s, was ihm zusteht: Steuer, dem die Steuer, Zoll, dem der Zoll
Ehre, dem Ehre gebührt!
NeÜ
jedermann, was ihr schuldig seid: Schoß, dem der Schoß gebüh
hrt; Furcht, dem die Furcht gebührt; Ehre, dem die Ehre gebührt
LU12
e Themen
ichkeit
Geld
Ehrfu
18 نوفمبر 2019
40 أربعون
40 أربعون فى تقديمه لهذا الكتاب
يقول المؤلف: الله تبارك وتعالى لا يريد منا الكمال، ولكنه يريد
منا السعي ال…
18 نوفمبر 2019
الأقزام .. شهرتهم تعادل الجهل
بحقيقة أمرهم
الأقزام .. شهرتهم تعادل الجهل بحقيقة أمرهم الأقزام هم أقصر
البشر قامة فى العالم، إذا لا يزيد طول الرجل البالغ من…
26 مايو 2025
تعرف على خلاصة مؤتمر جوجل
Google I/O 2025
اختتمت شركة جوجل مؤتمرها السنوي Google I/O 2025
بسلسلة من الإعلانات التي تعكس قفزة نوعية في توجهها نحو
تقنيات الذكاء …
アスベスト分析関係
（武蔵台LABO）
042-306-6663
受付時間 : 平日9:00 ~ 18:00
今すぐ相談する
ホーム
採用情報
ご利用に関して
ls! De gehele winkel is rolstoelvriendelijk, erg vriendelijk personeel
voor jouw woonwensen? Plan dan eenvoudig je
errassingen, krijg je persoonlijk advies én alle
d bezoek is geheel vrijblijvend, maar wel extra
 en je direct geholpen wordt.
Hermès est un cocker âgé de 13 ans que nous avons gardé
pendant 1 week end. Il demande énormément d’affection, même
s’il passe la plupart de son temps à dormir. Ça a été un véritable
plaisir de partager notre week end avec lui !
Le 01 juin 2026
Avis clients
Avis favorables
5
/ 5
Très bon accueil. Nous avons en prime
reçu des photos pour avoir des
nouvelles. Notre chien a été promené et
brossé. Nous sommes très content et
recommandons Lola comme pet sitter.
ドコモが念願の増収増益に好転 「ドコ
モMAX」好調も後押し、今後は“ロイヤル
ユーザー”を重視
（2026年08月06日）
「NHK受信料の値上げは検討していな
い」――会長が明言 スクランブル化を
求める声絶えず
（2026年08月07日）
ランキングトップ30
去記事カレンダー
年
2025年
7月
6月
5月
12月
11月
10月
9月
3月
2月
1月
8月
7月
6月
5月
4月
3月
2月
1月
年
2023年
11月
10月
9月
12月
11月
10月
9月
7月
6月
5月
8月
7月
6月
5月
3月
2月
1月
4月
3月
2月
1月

____

> **TASK**: The response must contain every line from the listing above in which the string "Google" appears.

> **RESPONSE BELOW**:
Google I/O 2025
اختتمت شركة جوجل مؤتمرها السنوي Google I/O 2025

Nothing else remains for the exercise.